Durante o 2º workshop realizado pelo clube, o advogado respondeu o convite realizado por Daniel Barbosa, um dos líderes do movimento, e se colocou à disposição de participar das conversas. No entanto, Sica destacou que seu escritório já possui possibilidade de diálogo com os principais players do mercado e que uma possível ajuda na viagem teria que ser permitida pela diretoria do Vitória.
Na nota divulgada, o MVSAF ressaltou que a inclusão de Marcone Amaral no grupo foi oficializada na última terça-feira (3), destacando seu papel estratégico nas aproximações com investidores internacionais
Embora ainda não exista uma negociação formal em andamento, o movimento acredita que esse primeiro contato presencial com o QSI será decisivo para avançar rumo a um possível aporte, o que poderia colocar o Vitória como o primeiro clube brasileiro a receber investimento direto do fundo que gere o PSG.
Na última quinta-feira (5), o Vitória realizou o segundo Workshop sobre a criação da Sociedade Anônima do Futebol (SAF). O encontro aconteceu no Quality Hotel & Suites São Salvador, no Stiep, e reuniu sócios, membros da diretoria e integrantes dos Conselhos Deliberativo, Gestor e Fiscal.

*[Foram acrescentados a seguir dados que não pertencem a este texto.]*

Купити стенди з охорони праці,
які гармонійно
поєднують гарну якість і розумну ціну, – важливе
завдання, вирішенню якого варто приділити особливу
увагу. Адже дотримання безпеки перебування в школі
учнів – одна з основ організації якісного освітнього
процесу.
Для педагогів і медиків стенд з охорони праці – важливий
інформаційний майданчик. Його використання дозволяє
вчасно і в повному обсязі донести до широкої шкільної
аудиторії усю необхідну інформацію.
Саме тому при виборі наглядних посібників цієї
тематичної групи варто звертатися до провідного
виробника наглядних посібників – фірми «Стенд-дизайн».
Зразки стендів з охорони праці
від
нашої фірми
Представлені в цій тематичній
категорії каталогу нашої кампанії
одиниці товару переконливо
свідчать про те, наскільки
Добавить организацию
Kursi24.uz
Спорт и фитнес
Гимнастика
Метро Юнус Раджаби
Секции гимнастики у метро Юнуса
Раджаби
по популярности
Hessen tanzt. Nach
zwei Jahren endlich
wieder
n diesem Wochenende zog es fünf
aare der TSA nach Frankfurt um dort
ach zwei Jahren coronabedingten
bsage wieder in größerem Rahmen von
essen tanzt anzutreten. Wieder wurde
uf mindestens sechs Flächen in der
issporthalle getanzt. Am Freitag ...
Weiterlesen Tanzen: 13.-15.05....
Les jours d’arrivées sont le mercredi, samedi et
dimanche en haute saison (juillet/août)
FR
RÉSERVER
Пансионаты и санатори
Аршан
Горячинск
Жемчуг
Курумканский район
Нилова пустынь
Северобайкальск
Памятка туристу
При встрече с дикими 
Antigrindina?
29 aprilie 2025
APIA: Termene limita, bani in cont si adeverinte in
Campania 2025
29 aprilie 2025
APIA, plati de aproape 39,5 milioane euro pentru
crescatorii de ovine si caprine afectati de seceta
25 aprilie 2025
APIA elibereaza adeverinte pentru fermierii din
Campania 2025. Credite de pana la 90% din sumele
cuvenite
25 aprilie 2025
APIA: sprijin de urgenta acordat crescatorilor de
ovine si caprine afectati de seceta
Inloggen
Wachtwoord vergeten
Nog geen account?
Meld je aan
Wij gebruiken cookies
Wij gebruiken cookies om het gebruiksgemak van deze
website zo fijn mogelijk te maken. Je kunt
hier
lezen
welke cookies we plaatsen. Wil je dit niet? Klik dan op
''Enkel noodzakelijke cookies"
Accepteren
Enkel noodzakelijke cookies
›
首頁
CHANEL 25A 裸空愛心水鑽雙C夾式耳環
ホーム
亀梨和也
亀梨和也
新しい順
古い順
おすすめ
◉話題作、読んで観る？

A etapa de “diagnóstico” do processo, que envolveu mapeamento de patrimônio, análise de dívidas, estrutura jurídica e perfil associativo, foi apresentada pelos advogados do CSMV Advogados, André Sica, Danielle Maiolini e Octávio Vidigal. Segundo Sica, esse trabalho detalhado permitiu conhecer a fundo o clube e suas necessidades, servindo de base para propor um modelo estrutural de SAF compatível com a realidade do Vitória.
Ao mesmo tempo, os consultores explicaram que já mantêm conversas iniciais com potenciais investidores de grande porte, por entenderem que o clube, pela sua dimensão, atrai naturalmente esse tipo de interlocução. “O Vitória tem atratividade suficiente para que esses investidores apareçam e indiquem interesse em aportar recursos”, afirmou Sica.

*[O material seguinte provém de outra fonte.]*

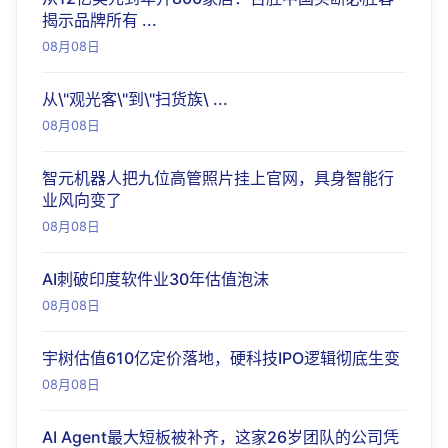
揭示品牌所有 ...
08月08日
从\"观光客\"到\"扫货族\ ...
08月08日
智元机器人把九位高管照片挂上官网，具身智能行
业风向变了
08月08日
AI刺破印度软件业30年估值泡沫
08月08日
宇树估值610亿定价落地，硬科技IPO逻辑彻底生变
08月08日
AI Agent最大短板被补齐，这家26岁团队的公司凭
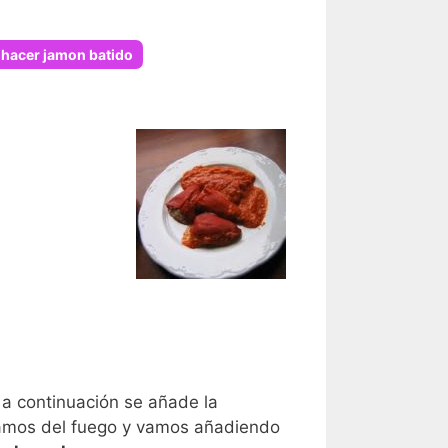
hacer jamon batido
 a continuación se añade la
rvamos del fuego y vamos añadiendo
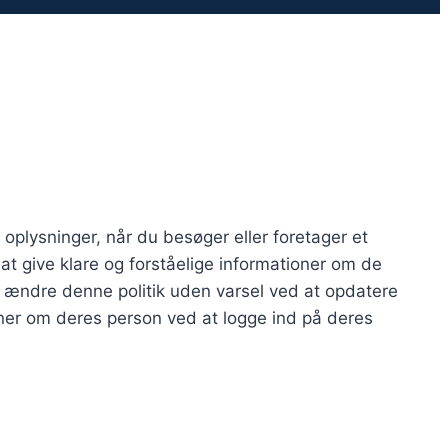
oplysninger, når du besøger eller foretager et
r at give klare og forståelige informationer om de
t ændre denne politik uden varsel ved at opdatere
ner om deres person ved at logge ind på deres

2º workshop da SAF do Vitória Crédito: Divulgação/EC Vitória
A divisão de ativos entre associação e nova empresa foi outro ponto-chave. Danielle Maiolini explicou que o departamento de futebol, com contratos de atletas, será transferido integralmente para a SAF, ao passo que tudo que envolve a vida associativa (sede administrativa, diretoria social etc.) permanecerá na associação. Já os direitos de propriedade intelectual (marca, símbolos e hino) poderão ser integrados na empresa ou simplesmente licenciados, conforme melhor conveniência para gerar receita ao clube e dar liberdade à SAF para utilizá-los.

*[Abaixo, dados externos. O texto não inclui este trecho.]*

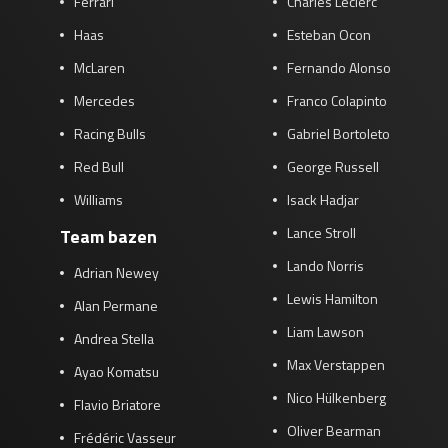
Ferrari
Charles Leclerc
Haas
Esteban Ocon
McLaren
Fernando Alonso
Mercedes
Franco Colapinto
Racing Bulls
Gabriel Bortoleto
Red Bull
George Russell
Williams
Isack Hadjar
Lance Stroll
Team bazen
Lando Norris
Adrian Newey
Lewis Hamilton
Alan Permane
Liam Lawson
Andrea Stella
Max Verstappen
Ayao Komatsu
Nico Hülkenberg
Flavio Briatore
Oliver Bearman
Frédéric Vasseur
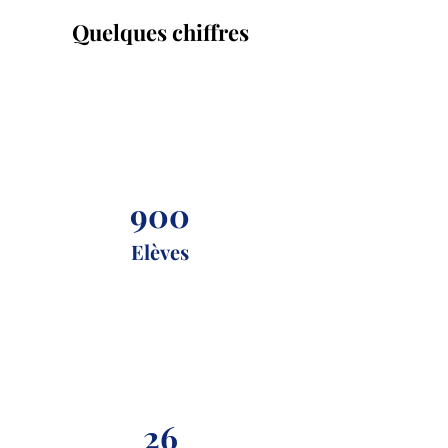
Quelques chiffres
900
Elèves
26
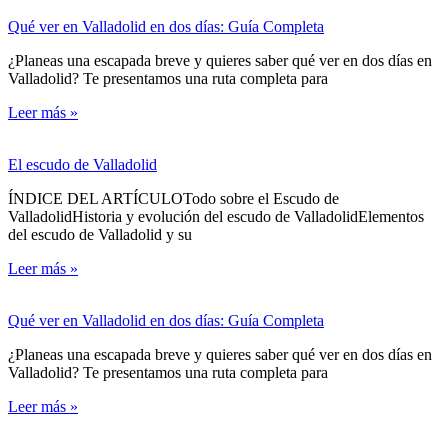
Qué ver en Valladolid en dos días: Guía Completa
¿Planeas una escapada breve y quieres saber qué ver en dos días en
Valladolid? Te presentamos una ruta completa para
Leer más »
El escudo de Valladolid
ÍNDICE DEL ARTÍCULOTodo sobre el Escudo de
ValladolidHistoria y evolución del escudo de ValladolidElementos
del escudo de Valladolid y su
Leer más »
Qué ver en Valladolid en dos días: Guía Completa
¿Planeas una escapada breve y quieres saber qué ver en dos días en
Valladolid? Te presentamos una ruta completa para
Leer más »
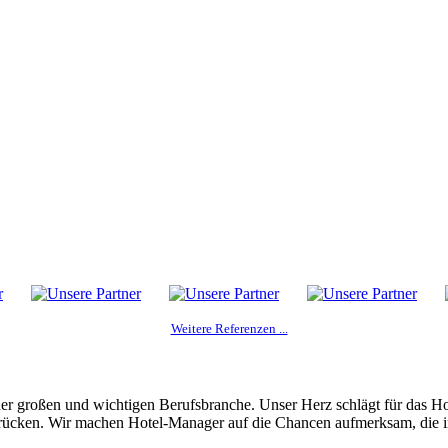
Weitere Referenzen ...
er großen und wichtigen Berufsbranche. Unser Herz schlägt für das H
u rücken. Wir machen Hotel-Manager auf die Chancen aufmerksam, die i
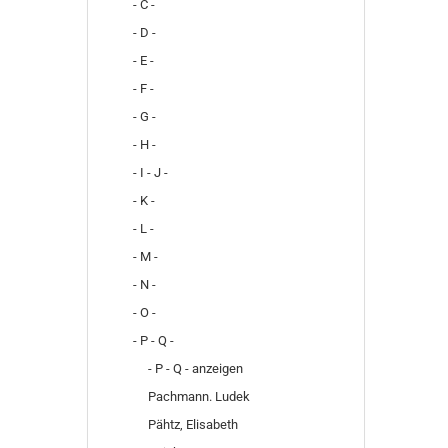
- C -
- D -
- E -
- F -
- G -
- H -
- I - J -
- K -
- L -
- M -
- N -
- O -
- P - Q -
- P - Q - anzeigen
Pachmann. Ludek
Pähtz, Elisabeth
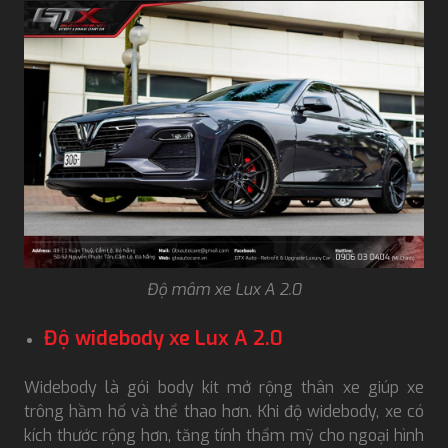
Độ mâm xe Lux A 2.0
Độ widebody xe Lux A 2.0
Widebody là gói body kit mở rộng thân xe giúp xe
trông hầm hố và thể thao hơn. Khi độ widebody, xe có
kích thước rộng hơn, tăng tính thẩm mỹ cho ngoại hình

O workshop também apresentou o projeto arquitetônico e de negócios para a Arena Barradão, assinado pela SDPlan, responsável por obras como as Arenas da Amazônia, Cuiabá e das Dunas, e pela AR Foods, especializada em gestão de bares, com experiência na Neo Química Arena. Esse plano inclui a construção de áreas comerciais, como shopping e restaurante, e deverá ser submetido ao Conselho Deliberativo em até 60 dias.
Ao final da palestra, membros do Conselho fizeram perguntas sobre cronogramas, impactos financeiros e detalhes jurídicos, esclarecendo dúvidas sobre prazos e responsabilidades na implementação da SAF.